CODAGLIO 2.0: Combining clinical trial datasets in glioma patients to answer clinically relevant questions about patients’ health related quality of life

The CODAGLIO 2.0 project is an extension of the CODAGLIO project in which we combined clinical and health-related quality of life (HRQoL) data of available randomized controlled trials in glioma patients (n=6084) to answer clinically relevant questions. The project is a collaboration between the EORTC Quality of Life Group, the Brain Tumour Group and the Quality of Life Department, and resulted in five publications in highly ranked journals.

Since the start of the project, we have worked on obtaining approval from the principal investigators or pharmaceutical companies to include the data collected in clinical trials in our database. We also finalized the data sharing process as well as the setting up the statistical analysis plans for all five clinically relevant questions.

The agreements are now in place, and the data has been sent from EORTC to LUMC. The researcher is currently harmonizing and cleaning all the data for a comprehensive and accurate data analysis.

For the remaining time of the project, we will conduct the statistical analyses and write up the manuscripts.

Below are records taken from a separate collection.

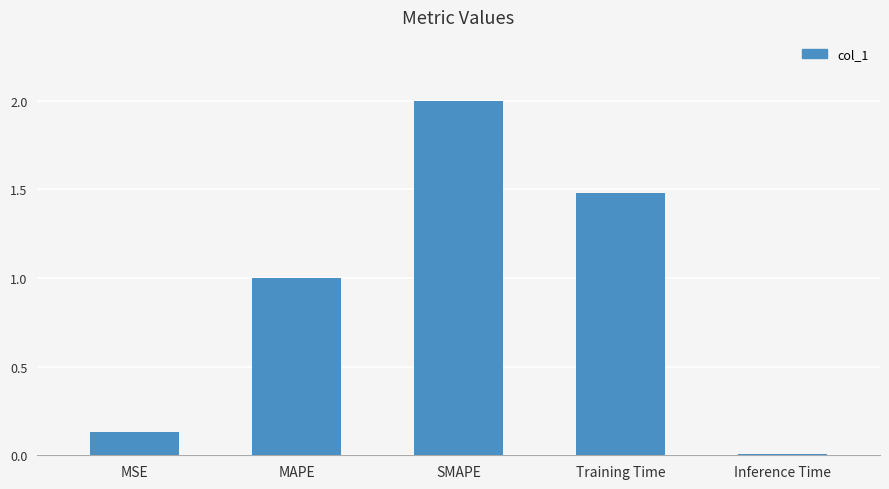

What is the change in value from Training Time to Inference Time?

-1.5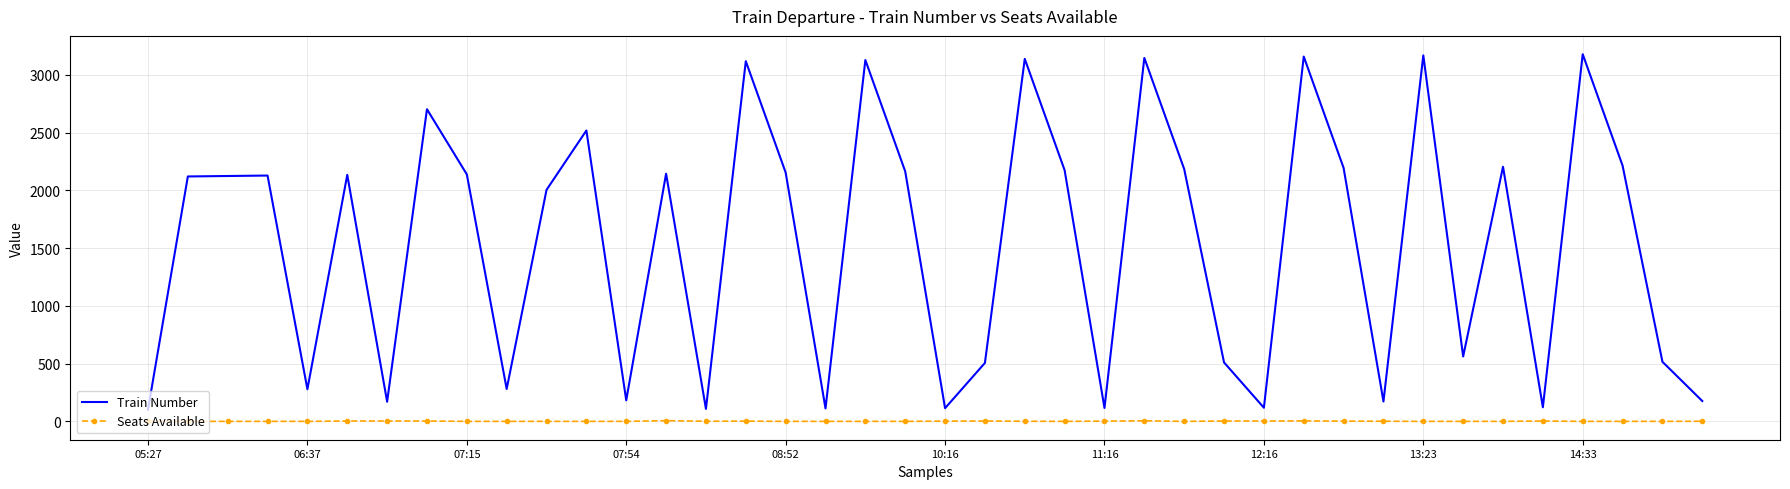

List the series in order of their peak value, highest first.

Train Number, Seats Available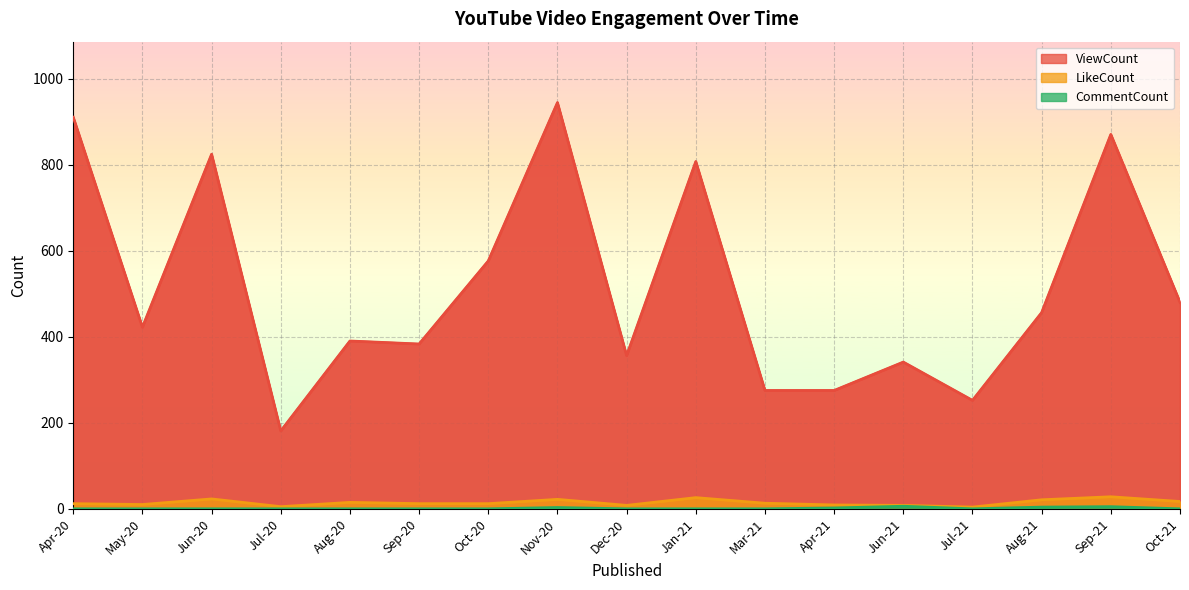

List the labels in order of ViewCount value, largest first.

Nov-20, Apr-20, Sep-21, Jun-20, Jan-21, Oct-20, Oct-21, Aug-21, May-20, Aug-20, Sep-20, Dec-20, Jun-21, Mar-21, Apr-21, Jul-21, Jul-20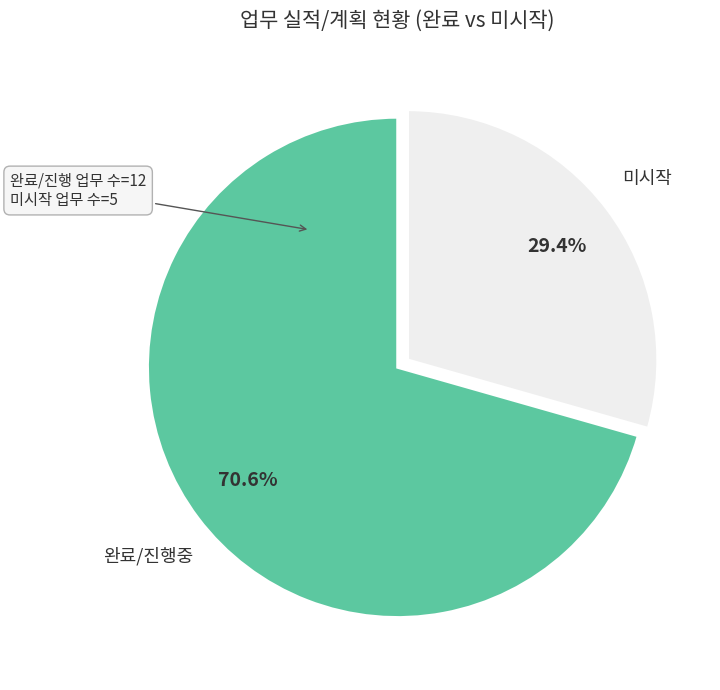

Rank the categories by value from lowest to highest.

미시작, 완료/진행중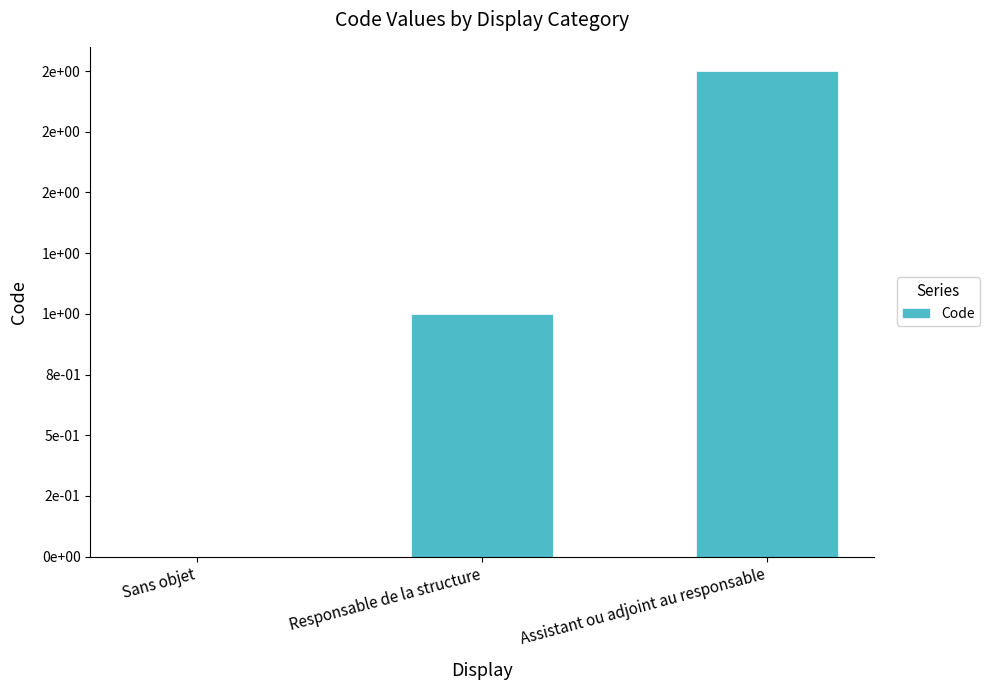

Which label corresponds to the smallest value in the chart?

Sans objet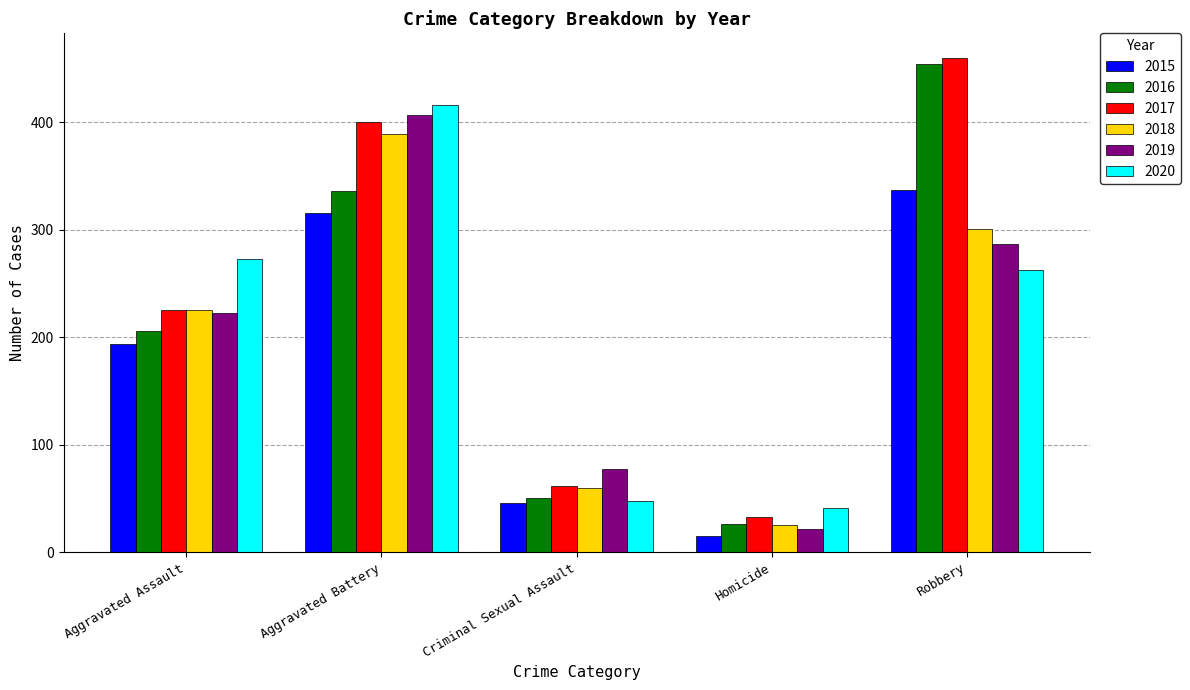

Rank the categories by 2016 value from highest to lowest.

Robbery, Aggravated Battery, Aggravated Assault, Criminal Sexual Assault, Homicide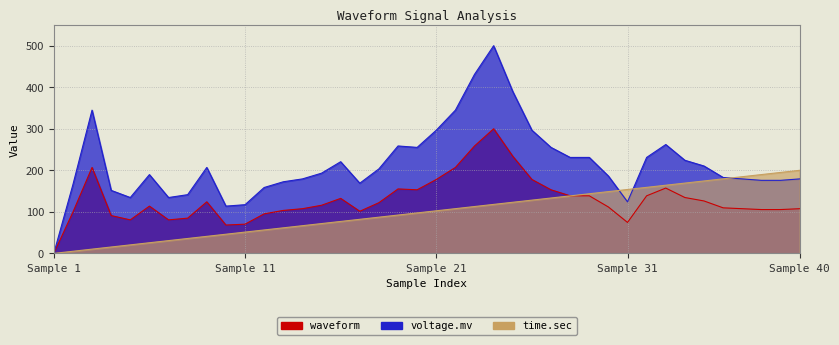

What is the maximum value for waveform?

500.0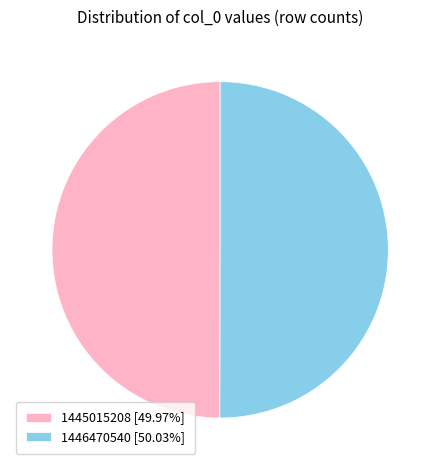

Approximately how many times larger is the value at 1445015208 [49.97%] compared to 1446470540 [50.03%]?

1.0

Patients with a glioma, the most prevalent primary malignant brain tumour, demonstrate a high symptom burden and experience many disease-specific symptoms such as cognitive dysfunction and seizures. Although patients receive treatment with surgery, radiotherapy and chemotherapy, current treatment options are not curative. Therefore, the quality of survival is for these patients at least as important as the duration of survival. Because primary brain tumours are relatively rare, and the number of trials that included assessments of health-related quality of life (HRQoL) are limited, it is essential to combine these datasets. By combining these datasets we will be able to answer clinically relevant questions that could not be answered until now. For example, we will study if there are differences in HRQoL trajectories between males and females, and between patients with different tumor characteristics.